Records provided section start
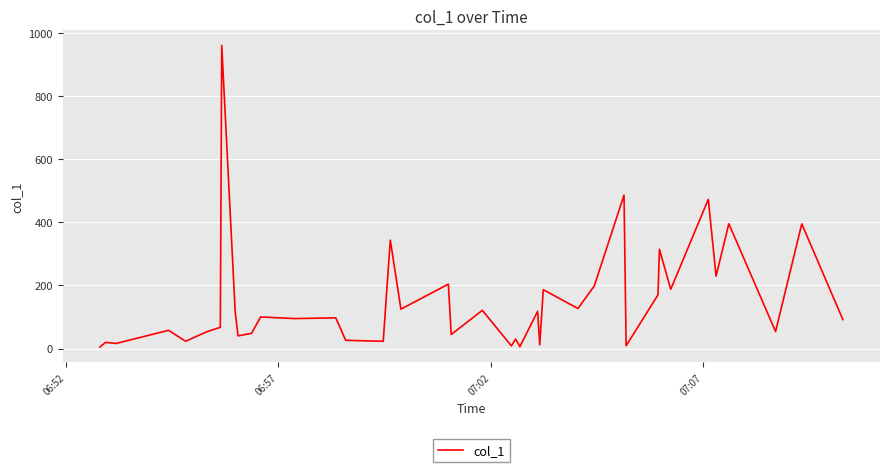

What is the difference between the maximum and minimum values?

957.1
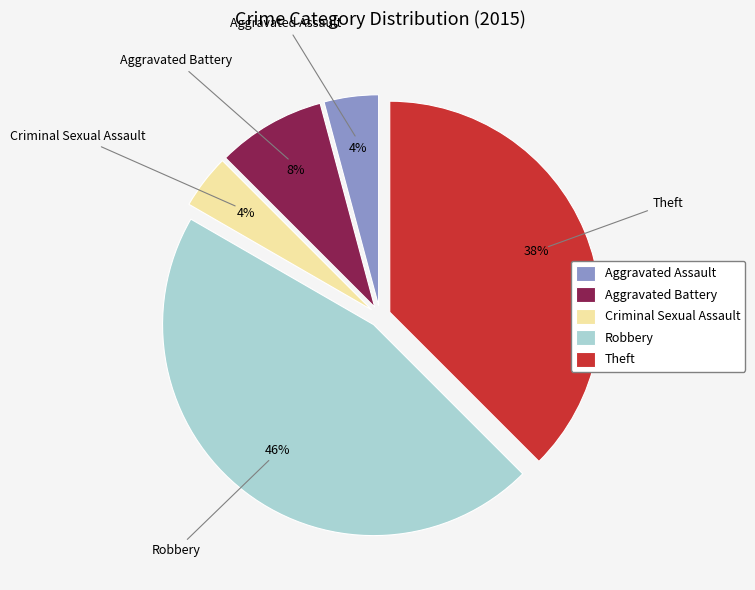

To the nearest percent, what portion does Criminal Sexual Assault represent?

4%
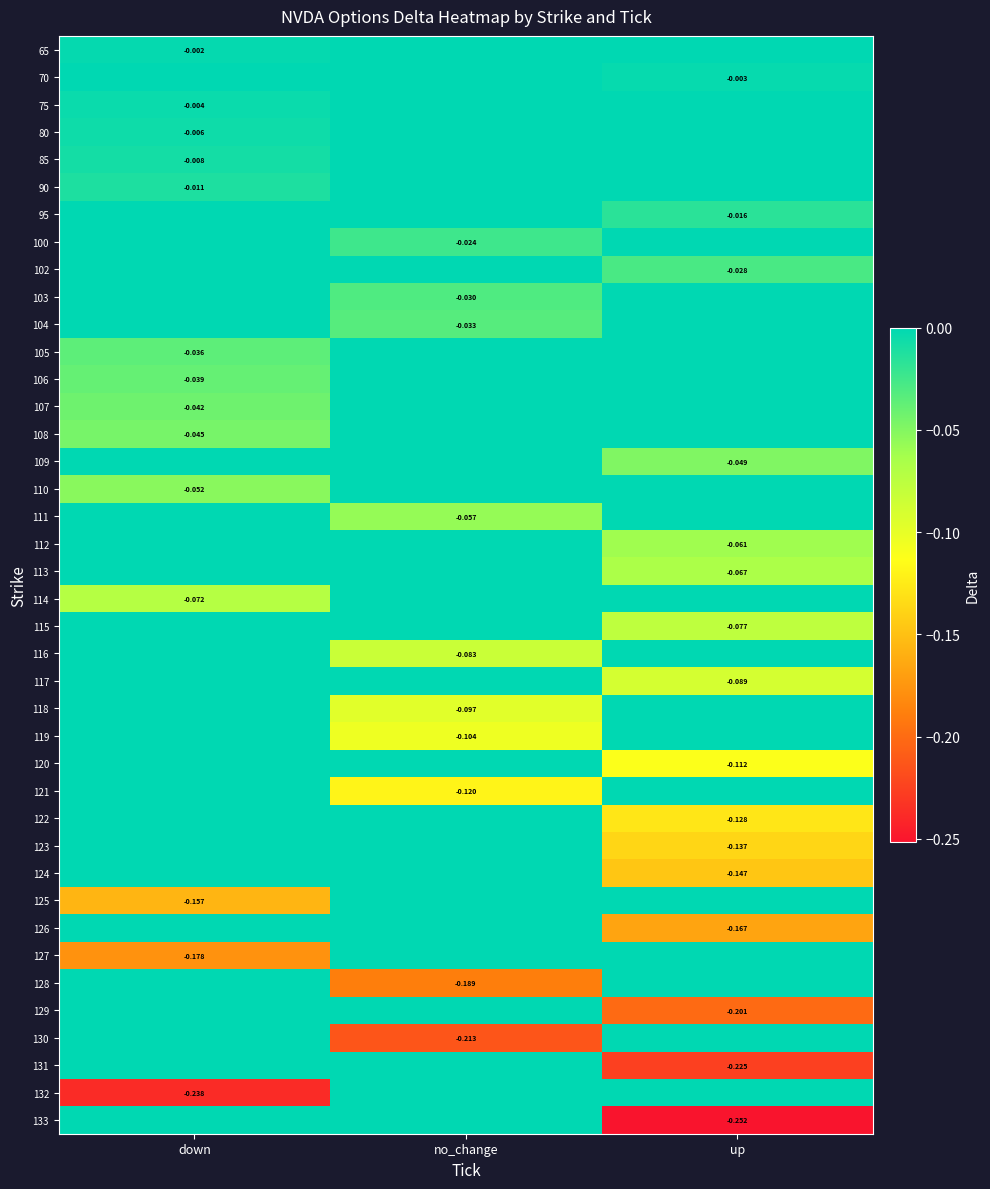

At which category does the chart reach its peak across all series?

no_change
Records provided section end
Required action
Change "difference" to "gap" throughout the data above and keep every other word as it stands. Leave the pictures out of your version.

Response
What is the gap between the maximum and minimum values?

957.1

To the nearest percent, what portion does Criminal Sexual Assault represent?

4%

At which category does the chart reach its peak across all series?

no_change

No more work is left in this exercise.